Определение этого материального и экзистенциального пространства, вероятно, останется предметом споров среди антропологов финансов. В этой книге я посчитал важным обозначить парадоксы финансиализации с помощью концепции неликвидности, понятой не только как свойство рынка, но и как политическая и экономическая конъюнктура, ставшая нормативной и распространившая рентные ожидания в македонском обществе. В классическом представлении под рентой понимается незаработанная прибыль от владения землей или другими ресурсами. Но если воспринимать собственность этнографически, то рента выражает хищническое отношение – акт вживания в отношения неравенства и превращения их в прибыль[350]. Рента – одновременно и социальное воображаемое, и материальное отношение – охватывает и стремление к прибыли, и формы рекурсивной эксплуатации, резонируя с классовыми и геополитическими разломами[351].
В случае Македонии рентные стремления определяли ландшафт с нулевой суммой, в котором человек зачастую мог осуществить свои экзистенциальные или меркантильные желания обрести (обычное) состояние и политическое признание только через подлые и безрассудные аферы или экстрактивное поведение.
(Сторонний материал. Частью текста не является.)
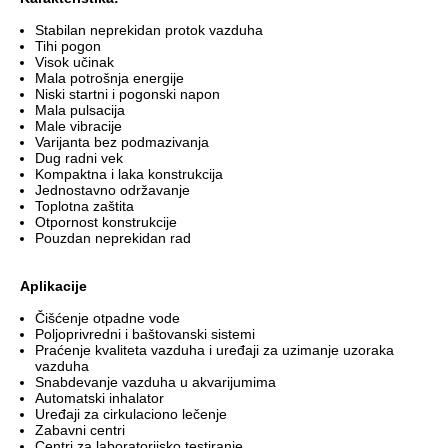
Stabilan neprekidan protok vazduha
Tihi pogon
Visok učinak
Mala potrošnja energije
Niski startni i pogonski napon
Mala pulsacija
Male vibracije
Varijanta bez podmazivanja
Dug radni vek
Kompaktna i laka konstrukcija
Jednostavno održavanje
Toplotna zaštita
Otpornost konstrukcije
Pouzdan neprekidan rad
Aplikacije
Čišćenje otpadne vode
Poljoprivredni i baštovanski sistemi
Praćenje kvaliteta vazduha i uređaji za uzimanje uzoraka
vazduha
Snabdevanje vazduha u akvarijumima
Automatski inhalator
Uređaji za cirkulaciono lečenje
Zabavni centri
Centri za laboratorijsko testiranje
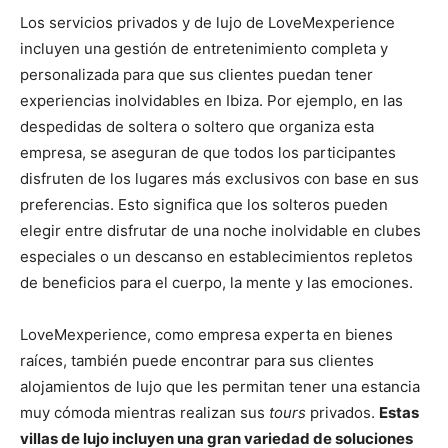
Los servicios privados y de lujo de LoveMexperience
incluyen una gestión de entretenimiento completa y
personalizada para que sus clientes puedan tener
experiencias inolvidables en Ibiza. Por ejemplo, en las
despedidas de soltera o soltero que organiza esta
empresa, se aseguran de que todos los participantes
disfruten de los lugares más exclusivos con base en sus
preferencias. Esto significa que los solteros pueden
elegir entre disfrutar de una noche inolvidable en clubes
especiales o un descanso en establecimientos repletos
de beneficios para el cuerpo, la mente y las emociones.
LoveMexperience, como empresa experta en bienes
raíces, también puede encontrar para sus clientes
alojamientos de lujo que les permitan tener una estancia
muy cómoda mientras realizan sus
tours
privados.
Estas
villas de lujo incluyen una gran variedad de soluciones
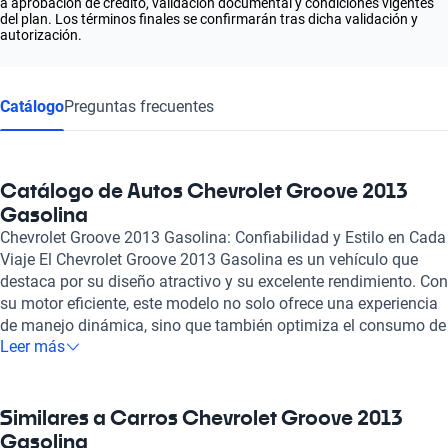
a aprobación de crédito, validación documental y condiciones vigentes
del plan. Los términos finales se confirmarán tras dicha validación y
autorización.
Catálogo
Preguntas frecuentes
Catálogo de Autos Chevrolet Groove 2013
Gasolina
Chevrolet Groove 2013 Gasolina: Confiabilidad y Estilo en Cada
Viaje El Chevrolet Groove 2013 Gasolina es un vehículo que
destaca por su diseño atractivo y su excelente rendimiento. Con
su motor eficiente, este modelo no solo ofrece una experiencia
de manejo dinámica, sino que también optimiza el consumo de
Leer más
combustible, lo que lo convierte en una opción ideal para
quienes buscan economía sin sacrificar potencia. Su diseño
aerodinámico contribuye a un manejo seguro y estable,
brindando confianza en cada trayecto. Dentro del Chevrolet
Similares a Carros Chevrolet Groove 2013
Groove 2013, los conductores disfrutarán de un interior
Gasolina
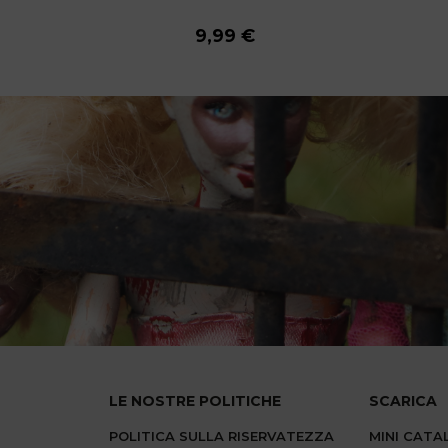
9,99 €
9,99 €
9,99 €
9,99 €
9,99 €
9,99 €
9,99 €
9,99 €
9,99 €
LE NOSTRE POLITICHE
SCARICA
POLITICA SULLA RISERVATEZZA
MINI CAT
Когда же эти спекулятивные желания не сбывались, неликвидность стала чрезвычайно плодотворной для режима Груевского, усиливая в гражданах чувство собственной экономической неполноценности и склоняя их на сторону политических лидеров, которые, казалось, могли одомашнить глобальные финансы[352]. Македонская неликвидность, динамичная и сеющая тревогу, воплощала собой стремления, надежды и мечты, которые распространились повсюду именно потому, что при Груевском разрывы между периферией и центром, между олигархами и гражданами заметно усилились.
Эта чудовищная обстановка выхолащивала мечты македонских граждан, оставляя вместо них извращенные желания, которые не могли служить достаточным основанием для экзистенциальных изменений, не говоря уже о формировании «праздного класса»[353] или национальной буржуазии[354]. Вместо этого неликвидность формировала среду неудачных сделок, в которой сталкивались эксплуататорские надежды и кошмары и не было четкого представления об управлении, подотчетности или ответственности. В таком спекулятивном контексте, в условиях нехватки денег, эти рентные устремления и аферы, которые они раскручивают, делали авторитаризм убедительным. Во всем виноват режим, повторяли и виновные, и невиновные. Если кошмары принудительного кредитования и экзистенциальная драма были материальным «обликом государства»[355], граждане понимали, что они либо присоединятся к нему, либо будут навсегда обречены.